+++ Entries supplied

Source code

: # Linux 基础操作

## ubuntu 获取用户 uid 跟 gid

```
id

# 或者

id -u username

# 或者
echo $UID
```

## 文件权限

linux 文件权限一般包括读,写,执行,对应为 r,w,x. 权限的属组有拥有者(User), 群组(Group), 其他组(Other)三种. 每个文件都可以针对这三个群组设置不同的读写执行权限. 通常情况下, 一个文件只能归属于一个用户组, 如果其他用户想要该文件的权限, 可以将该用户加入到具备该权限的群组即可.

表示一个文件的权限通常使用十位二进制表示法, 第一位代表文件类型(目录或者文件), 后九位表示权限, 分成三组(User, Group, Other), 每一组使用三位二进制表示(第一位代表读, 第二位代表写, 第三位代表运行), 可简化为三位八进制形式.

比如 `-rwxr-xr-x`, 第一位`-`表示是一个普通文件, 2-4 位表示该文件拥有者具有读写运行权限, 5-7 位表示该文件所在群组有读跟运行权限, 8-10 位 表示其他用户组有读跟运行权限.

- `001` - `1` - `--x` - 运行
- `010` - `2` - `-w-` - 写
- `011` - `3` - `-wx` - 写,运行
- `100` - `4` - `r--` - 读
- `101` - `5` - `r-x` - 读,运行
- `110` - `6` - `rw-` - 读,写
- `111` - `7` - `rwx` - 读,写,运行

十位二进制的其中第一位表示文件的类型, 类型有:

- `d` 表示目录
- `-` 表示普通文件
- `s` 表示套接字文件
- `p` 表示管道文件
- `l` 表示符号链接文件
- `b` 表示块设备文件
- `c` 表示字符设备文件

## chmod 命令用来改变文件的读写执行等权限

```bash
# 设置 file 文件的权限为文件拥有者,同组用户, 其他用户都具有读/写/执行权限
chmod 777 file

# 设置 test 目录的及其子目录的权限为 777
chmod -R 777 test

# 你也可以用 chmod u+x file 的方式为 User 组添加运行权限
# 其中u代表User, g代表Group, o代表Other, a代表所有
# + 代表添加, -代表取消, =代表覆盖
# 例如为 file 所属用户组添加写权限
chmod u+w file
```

++++++

- **What is expected**
In the records above, find each line with the word "file" and copy it.

- **Response to the exercise**
# 设置 file 文件的权限为文件拥有者,同组用户, 其他用户都具有读/写/执行权限
chmod 777 file
# 你也可以用 chmod u+x file 的方式为 User 组添加运行权限
# 例如为 file 所属用户组添加写权限
chmod u+w file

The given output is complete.